Often, health-care providers may consider sexual health as taboo or off-limits to bring up with patients. Factors like culture, religion and various life experiences all play into an awkwardness around the topic. But sexual health issues after cancer are very common and should be a normalized part of patient care.
“[Sexual health] is not specifically linked to any particular type of cancer or treatment. It’s relatively ubiquitous,” Booker says.
Interestingly, this hesitancy to broach the topic of sexual health can often come from the clinician’s side. Once a health-care provider steps over that unseen barrier and addresses it, patients are usually more than willing to open up.
“If a clinician brings it up first, patients are very willing to talk about it,” Booker says. “The stigma and barrier really lie with us as health-care providers.”
Cancer, and illness in general, can greatly affect a person’s sex life in myriad ways, which is why it’s so important for clinicians to acknowledge it with patients. Side-effects of cancer treatment, like nausea and pain, can lower sex drive, and many chemotherapy approaches can have serious impacts on fertility for both men and women. Self-esteem and self-image can also take a hit as a person’s body changes from treatment, which can influence a desire to be intimate. Beyond distracting physical symptoms, cancer can put a strain on personal relationships as patients need to prioritize their energy and time for treatment and recovery. Plus, patients may not know how to bring up whether or not they can, or want to be, intimate with a partner, says Booker.
“If their treatment goes on for a year or more, that’s a huge imposition for a lot of people and can be very damaging to their relationships and quality of life,” she says.
To address these unique concerns about sexual health, Booker and several other health-care providers, from a variety of disciplines, secured funding to develop a sexual health program for cancer centres across Alberta in 2016. Now a permanent program, Oncology and Sexuality, Intimacy and Survivorship (OASIS) is offered out of the Tom Baker Cancer Centre, Cross Cancer Institute and Westmount Shopping Centre in Edmonton. The program seeks to better educate patients and health-care providers through specialized sexual health support and treatment.
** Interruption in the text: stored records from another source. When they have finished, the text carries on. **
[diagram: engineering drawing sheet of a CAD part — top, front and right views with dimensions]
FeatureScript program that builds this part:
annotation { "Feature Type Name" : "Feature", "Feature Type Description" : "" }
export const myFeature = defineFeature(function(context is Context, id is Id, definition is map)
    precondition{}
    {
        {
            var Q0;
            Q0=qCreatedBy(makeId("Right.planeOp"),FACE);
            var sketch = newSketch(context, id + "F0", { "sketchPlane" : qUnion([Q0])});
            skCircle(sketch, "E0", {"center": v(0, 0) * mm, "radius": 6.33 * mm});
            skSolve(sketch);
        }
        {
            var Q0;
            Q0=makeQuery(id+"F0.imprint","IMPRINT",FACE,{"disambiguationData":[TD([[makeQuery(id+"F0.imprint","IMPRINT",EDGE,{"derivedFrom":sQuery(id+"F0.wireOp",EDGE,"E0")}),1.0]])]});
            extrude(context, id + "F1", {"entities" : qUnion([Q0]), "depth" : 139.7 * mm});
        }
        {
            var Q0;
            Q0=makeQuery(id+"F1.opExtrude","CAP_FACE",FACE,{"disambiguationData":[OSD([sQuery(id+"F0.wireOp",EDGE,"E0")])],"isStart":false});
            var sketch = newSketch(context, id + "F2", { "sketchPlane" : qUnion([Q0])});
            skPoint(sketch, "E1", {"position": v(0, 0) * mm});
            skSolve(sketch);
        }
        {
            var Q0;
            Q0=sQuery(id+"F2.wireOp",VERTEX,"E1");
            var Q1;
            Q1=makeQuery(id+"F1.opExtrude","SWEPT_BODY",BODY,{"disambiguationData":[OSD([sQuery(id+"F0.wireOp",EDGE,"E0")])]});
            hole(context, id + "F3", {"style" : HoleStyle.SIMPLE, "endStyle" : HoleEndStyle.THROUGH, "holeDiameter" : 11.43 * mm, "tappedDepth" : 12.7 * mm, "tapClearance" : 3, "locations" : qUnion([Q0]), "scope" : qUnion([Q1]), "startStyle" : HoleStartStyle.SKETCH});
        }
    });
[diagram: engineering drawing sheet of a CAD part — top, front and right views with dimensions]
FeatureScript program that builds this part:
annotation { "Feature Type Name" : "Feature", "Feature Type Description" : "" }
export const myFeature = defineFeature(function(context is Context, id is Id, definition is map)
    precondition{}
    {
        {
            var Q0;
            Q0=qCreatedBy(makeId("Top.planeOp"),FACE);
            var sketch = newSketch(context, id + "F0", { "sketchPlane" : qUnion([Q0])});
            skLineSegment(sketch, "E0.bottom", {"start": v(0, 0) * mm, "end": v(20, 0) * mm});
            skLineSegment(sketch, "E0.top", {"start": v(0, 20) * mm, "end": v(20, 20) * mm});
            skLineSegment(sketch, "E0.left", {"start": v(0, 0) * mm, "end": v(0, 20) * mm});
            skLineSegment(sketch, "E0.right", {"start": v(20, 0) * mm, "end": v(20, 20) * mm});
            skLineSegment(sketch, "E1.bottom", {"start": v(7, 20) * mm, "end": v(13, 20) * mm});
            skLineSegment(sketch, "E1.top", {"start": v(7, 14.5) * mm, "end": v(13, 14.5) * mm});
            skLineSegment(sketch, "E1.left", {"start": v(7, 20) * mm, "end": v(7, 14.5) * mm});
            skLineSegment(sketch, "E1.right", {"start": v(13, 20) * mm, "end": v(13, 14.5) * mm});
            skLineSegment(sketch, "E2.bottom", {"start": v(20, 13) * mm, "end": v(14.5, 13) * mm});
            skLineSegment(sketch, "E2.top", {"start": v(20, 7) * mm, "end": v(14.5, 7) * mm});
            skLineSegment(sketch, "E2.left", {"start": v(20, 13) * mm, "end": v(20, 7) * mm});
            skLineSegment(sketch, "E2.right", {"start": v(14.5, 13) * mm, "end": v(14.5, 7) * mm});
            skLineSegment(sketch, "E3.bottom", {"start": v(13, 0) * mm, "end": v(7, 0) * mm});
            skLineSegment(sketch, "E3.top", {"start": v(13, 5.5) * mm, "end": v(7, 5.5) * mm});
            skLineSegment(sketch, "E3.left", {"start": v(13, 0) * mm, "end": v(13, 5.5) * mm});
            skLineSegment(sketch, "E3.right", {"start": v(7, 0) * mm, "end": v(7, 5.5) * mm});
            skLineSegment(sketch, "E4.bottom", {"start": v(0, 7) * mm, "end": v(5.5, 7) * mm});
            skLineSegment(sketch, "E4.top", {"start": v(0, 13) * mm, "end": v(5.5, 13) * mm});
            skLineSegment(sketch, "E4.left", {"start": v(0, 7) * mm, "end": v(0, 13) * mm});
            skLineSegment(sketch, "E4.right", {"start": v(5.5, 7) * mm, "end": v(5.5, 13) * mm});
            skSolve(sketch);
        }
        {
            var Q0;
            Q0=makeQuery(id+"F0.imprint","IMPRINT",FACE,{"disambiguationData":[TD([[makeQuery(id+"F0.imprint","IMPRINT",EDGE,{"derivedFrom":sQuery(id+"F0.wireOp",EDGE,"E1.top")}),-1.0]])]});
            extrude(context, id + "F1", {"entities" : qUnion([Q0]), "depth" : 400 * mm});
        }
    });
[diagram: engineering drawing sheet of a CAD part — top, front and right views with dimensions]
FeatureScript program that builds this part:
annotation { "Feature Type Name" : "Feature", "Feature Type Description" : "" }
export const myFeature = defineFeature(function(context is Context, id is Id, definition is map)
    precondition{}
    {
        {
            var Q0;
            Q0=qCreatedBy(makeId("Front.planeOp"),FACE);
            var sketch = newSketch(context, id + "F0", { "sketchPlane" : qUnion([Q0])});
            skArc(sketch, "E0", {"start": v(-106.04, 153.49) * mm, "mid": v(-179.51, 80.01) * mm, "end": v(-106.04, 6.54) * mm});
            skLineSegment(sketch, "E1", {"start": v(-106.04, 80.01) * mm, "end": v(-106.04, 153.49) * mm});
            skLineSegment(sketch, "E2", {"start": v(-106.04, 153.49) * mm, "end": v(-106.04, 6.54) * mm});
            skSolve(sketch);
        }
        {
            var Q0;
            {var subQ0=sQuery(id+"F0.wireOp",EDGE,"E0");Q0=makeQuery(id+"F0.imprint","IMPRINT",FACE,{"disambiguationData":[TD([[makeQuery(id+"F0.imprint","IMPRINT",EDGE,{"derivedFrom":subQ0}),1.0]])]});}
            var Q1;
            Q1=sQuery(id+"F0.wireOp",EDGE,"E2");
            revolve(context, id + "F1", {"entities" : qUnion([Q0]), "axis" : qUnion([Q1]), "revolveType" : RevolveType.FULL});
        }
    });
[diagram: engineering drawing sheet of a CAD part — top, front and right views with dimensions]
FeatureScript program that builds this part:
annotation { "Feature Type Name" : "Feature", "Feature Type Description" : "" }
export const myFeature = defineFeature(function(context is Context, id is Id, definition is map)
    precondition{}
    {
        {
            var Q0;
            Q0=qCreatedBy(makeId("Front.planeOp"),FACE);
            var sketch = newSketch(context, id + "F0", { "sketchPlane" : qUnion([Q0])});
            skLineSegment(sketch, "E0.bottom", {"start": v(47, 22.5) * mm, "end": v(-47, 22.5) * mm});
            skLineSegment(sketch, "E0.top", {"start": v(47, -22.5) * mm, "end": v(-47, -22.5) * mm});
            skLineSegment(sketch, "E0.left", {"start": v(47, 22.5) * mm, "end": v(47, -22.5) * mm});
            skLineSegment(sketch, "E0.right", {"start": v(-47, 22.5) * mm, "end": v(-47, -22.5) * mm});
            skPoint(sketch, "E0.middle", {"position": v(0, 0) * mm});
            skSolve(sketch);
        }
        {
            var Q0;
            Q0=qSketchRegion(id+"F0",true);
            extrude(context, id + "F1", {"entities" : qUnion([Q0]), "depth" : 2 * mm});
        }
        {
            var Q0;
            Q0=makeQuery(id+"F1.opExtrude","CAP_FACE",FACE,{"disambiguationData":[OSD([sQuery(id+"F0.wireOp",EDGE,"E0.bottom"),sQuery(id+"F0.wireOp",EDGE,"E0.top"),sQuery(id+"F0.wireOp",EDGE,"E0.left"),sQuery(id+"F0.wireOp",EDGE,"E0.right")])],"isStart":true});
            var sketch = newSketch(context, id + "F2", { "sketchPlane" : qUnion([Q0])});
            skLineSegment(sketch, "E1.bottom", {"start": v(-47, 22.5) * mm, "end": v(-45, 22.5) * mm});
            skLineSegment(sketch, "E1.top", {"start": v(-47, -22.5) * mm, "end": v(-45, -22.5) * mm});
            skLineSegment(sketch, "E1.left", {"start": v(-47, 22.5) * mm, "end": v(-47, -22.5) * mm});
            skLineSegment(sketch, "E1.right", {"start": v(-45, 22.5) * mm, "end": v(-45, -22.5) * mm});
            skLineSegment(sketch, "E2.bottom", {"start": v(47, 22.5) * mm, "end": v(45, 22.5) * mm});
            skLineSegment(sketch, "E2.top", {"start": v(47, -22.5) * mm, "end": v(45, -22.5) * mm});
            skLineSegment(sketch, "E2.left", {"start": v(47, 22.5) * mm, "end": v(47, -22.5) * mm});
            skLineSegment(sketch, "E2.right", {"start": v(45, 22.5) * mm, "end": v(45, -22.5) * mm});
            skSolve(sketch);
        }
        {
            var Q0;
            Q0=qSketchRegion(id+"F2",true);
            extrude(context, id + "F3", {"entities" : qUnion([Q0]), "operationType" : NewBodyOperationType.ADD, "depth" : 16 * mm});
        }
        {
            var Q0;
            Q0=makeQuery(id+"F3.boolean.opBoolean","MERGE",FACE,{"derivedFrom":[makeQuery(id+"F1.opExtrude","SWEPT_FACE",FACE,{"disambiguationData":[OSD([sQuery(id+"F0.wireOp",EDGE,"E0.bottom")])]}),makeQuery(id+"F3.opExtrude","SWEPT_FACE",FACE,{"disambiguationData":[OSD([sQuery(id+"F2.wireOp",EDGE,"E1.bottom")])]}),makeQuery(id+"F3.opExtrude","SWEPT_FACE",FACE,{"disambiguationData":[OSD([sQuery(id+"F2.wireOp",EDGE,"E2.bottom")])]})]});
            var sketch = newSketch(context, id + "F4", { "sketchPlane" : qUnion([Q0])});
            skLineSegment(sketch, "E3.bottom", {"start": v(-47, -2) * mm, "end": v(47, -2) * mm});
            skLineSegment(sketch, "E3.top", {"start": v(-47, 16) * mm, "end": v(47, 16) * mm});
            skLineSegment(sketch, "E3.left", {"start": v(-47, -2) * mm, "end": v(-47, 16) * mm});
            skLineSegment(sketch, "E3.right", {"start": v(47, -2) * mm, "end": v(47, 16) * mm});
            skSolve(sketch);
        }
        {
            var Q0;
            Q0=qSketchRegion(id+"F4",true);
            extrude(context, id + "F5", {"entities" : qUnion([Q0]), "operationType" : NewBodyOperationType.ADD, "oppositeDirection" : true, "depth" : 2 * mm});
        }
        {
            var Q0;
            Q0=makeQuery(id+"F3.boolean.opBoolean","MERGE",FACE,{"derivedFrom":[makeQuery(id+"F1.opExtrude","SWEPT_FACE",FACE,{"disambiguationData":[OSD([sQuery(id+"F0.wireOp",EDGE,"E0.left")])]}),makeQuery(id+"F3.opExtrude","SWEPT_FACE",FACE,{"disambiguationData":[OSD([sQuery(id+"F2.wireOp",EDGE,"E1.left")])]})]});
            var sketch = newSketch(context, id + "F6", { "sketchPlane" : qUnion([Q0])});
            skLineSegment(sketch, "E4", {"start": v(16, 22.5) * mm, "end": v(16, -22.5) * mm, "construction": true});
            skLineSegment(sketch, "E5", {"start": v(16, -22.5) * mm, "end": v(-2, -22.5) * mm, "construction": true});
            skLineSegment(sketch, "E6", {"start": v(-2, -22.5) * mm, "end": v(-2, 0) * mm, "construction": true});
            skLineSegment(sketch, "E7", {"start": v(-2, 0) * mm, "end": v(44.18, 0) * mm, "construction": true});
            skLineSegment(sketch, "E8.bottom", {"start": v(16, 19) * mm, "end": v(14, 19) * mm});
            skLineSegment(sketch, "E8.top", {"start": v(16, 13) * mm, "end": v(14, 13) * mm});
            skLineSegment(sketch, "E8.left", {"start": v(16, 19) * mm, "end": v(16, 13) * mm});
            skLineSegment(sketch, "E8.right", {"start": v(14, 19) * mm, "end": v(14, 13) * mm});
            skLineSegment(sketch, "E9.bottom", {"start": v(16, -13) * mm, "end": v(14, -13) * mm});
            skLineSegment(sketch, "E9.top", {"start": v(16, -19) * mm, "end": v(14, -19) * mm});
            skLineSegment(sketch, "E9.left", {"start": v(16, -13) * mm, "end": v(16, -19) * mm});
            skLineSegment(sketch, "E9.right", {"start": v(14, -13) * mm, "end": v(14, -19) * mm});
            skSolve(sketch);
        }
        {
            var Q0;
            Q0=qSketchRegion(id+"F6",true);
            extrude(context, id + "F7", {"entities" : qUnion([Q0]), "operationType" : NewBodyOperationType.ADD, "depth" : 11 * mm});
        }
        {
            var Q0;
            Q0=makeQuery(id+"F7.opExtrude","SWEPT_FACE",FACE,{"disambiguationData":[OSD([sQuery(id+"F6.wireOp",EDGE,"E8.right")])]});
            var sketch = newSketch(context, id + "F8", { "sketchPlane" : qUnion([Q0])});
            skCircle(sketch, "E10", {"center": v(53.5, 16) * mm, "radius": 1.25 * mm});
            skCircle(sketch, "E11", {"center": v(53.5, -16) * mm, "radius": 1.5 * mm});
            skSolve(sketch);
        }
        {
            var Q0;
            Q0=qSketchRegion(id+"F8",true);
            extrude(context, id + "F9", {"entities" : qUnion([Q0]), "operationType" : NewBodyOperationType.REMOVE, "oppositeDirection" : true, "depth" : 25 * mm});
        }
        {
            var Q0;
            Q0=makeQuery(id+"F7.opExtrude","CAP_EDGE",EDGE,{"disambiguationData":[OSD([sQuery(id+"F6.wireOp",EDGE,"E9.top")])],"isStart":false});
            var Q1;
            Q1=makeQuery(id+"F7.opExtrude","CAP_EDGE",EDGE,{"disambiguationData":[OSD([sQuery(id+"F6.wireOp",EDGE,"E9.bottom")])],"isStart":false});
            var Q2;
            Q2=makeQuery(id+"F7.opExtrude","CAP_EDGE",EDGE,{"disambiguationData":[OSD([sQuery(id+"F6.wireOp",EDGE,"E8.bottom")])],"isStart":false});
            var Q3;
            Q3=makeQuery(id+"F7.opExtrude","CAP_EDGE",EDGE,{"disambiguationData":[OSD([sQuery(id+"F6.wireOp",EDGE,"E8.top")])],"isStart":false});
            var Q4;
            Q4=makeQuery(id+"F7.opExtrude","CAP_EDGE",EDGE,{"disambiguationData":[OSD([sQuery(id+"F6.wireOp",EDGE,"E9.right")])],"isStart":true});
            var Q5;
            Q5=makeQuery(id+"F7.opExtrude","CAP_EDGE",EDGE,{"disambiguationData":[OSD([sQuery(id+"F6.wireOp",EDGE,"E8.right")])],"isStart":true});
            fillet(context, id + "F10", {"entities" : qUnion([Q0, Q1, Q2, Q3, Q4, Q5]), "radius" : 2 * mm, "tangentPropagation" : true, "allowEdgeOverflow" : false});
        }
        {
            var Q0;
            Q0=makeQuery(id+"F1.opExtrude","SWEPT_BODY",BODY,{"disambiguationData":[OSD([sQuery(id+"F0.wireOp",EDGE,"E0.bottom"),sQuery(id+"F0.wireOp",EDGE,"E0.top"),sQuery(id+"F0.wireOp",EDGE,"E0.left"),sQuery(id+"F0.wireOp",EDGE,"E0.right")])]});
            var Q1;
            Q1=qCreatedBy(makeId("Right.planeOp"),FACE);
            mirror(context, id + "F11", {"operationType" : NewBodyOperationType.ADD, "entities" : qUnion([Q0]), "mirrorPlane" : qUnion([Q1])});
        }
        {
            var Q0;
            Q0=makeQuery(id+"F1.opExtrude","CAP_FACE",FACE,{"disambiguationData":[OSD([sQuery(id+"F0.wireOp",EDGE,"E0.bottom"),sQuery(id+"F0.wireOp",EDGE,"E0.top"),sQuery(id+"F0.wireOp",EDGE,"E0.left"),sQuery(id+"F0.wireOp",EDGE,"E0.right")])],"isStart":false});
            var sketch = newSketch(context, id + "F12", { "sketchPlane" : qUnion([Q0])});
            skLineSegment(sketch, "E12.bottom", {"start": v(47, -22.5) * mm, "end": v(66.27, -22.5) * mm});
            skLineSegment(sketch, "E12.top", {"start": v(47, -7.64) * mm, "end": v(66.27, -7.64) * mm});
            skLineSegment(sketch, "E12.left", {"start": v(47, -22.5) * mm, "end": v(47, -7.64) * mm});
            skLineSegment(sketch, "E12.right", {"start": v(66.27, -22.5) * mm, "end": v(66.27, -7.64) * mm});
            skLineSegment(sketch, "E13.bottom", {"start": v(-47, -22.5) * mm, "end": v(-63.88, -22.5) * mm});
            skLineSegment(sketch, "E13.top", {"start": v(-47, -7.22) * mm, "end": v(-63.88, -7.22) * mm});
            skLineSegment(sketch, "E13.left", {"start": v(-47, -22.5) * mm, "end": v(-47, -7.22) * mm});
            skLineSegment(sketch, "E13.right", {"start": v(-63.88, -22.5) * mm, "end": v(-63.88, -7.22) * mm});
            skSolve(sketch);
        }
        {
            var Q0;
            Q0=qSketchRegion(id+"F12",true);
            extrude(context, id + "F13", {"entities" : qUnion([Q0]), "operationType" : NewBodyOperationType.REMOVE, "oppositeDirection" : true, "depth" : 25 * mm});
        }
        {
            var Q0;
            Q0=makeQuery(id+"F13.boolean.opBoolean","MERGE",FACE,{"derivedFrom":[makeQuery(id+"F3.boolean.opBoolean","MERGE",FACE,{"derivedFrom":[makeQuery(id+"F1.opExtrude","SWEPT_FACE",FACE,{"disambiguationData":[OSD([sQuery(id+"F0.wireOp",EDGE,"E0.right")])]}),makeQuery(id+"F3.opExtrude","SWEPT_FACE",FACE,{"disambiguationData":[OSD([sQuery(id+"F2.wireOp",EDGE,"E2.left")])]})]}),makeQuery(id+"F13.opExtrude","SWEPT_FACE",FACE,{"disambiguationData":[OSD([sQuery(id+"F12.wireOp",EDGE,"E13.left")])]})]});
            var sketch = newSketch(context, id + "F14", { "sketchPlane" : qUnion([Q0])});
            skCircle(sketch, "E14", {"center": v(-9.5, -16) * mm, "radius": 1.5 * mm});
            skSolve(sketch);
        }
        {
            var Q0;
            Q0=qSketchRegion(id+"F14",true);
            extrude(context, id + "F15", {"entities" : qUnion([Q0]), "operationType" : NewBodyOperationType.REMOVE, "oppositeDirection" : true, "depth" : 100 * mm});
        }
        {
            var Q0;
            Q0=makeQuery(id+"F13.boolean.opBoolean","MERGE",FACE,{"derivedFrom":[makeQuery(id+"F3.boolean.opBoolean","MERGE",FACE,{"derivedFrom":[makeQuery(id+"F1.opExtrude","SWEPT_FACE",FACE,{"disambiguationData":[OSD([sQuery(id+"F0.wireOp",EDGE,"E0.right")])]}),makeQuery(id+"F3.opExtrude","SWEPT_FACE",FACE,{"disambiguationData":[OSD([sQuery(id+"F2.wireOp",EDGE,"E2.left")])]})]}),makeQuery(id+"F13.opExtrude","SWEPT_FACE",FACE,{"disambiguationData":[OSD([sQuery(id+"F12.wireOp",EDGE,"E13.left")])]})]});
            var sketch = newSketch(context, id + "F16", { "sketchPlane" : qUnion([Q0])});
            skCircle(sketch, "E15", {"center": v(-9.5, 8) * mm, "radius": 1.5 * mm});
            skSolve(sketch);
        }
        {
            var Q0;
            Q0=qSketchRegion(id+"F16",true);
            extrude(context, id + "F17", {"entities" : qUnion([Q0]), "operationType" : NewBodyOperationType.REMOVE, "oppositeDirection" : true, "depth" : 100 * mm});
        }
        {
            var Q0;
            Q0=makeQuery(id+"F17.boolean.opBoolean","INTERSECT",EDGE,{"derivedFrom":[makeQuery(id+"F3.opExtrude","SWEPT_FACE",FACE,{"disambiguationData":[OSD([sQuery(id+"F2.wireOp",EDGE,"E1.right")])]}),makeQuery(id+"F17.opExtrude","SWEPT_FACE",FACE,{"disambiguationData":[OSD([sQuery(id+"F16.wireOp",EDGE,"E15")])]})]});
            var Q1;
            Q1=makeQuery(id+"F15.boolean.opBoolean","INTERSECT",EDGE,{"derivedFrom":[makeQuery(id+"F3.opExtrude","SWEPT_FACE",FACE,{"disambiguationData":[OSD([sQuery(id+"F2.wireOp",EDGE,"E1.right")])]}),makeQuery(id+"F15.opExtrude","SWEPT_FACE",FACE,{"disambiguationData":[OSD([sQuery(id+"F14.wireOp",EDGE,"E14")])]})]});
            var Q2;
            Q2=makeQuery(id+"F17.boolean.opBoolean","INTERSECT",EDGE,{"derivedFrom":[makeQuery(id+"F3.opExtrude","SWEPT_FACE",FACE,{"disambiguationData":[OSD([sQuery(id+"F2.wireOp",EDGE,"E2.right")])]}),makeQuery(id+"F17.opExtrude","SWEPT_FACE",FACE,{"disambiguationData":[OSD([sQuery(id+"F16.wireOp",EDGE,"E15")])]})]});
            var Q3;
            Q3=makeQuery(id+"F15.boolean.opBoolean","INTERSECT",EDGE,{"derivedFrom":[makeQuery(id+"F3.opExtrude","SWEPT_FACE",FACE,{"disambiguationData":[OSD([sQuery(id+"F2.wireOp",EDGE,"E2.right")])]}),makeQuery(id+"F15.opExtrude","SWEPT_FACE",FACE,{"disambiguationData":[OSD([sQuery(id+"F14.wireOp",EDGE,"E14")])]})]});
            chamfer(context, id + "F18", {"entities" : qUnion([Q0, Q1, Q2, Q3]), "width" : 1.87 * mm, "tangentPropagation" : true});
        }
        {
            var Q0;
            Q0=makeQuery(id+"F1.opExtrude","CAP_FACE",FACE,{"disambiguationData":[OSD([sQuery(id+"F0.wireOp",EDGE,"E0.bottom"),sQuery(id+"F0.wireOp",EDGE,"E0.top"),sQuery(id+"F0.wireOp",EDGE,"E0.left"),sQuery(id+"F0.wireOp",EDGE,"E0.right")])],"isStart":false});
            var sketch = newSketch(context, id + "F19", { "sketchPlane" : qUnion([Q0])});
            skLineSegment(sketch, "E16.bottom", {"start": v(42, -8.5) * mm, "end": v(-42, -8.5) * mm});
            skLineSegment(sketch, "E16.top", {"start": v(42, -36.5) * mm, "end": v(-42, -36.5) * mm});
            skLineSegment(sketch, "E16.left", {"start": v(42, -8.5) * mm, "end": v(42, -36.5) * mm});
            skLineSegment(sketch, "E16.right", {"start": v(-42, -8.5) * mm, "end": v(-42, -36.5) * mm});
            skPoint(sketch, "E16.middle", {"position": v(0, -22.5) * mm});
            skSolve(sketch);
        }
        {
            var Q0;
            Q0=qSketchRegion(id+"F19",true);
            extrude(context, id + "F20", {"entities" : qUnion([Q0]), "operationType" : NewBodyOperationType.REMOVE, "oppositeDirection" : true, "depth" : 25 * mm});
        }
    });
Through OASIS, which partners with Alberta Health Services and CancerControl Alberta, (and at one time was funded through the Alberta Cancer Foundation) patients can attend workshops on vaginal changes post-diagnosis, access information about erectile dysfunction related to cancer treatment, and much more. Program counsellors offer patient support and can also help direct them to information and resources about a specific area of concern. Online and print materials created by program experts are readily available in cancer centres for patients, too.
As for medical professionals, OASIS provides group training and direct one-on-one support to clinicians who have questions about sexual health after cancer. It also connects health-care providers to resources about cancer and sexuality, including tools for how to broach the topic and relevant research.
All these initiatives are important to dismantling the barriers to an open discussion about sexual health. “Helping to normalize it is the first step,” Booker says.
FAQ on sex and cancer with Reanne Booker
Can I get/catch/transfer cancer during sex?
For the most part, no. While there are some cancers that can be associated with infections passed on by sexual activity (HPV and hepatitis B and C), the vast majority of cancers are not associated with such infections.
Should I stop all sexual activity during treatment?
You don’t need to stop all physical touch and intimacy, but you could consider modifying sexual activity if it is too strenuous and should always consult your doctor beforehand. Different approaches can be perfectly safe throughout treatment.
Will being sick completely wipe out my desire to have sex?
There is a growing body of literature to suggest that many patients have desires, but some don’t. Even those who are really sick may still have a desire to be sexual.
Should I abstain from initiating intimacy with my partner when they have cancer?
Communicate openly with your partner, regardless of the outcome. Often, after the initial shock of diagnosis, a desire to be intimate remains. Help is available for these concerns from your doctor.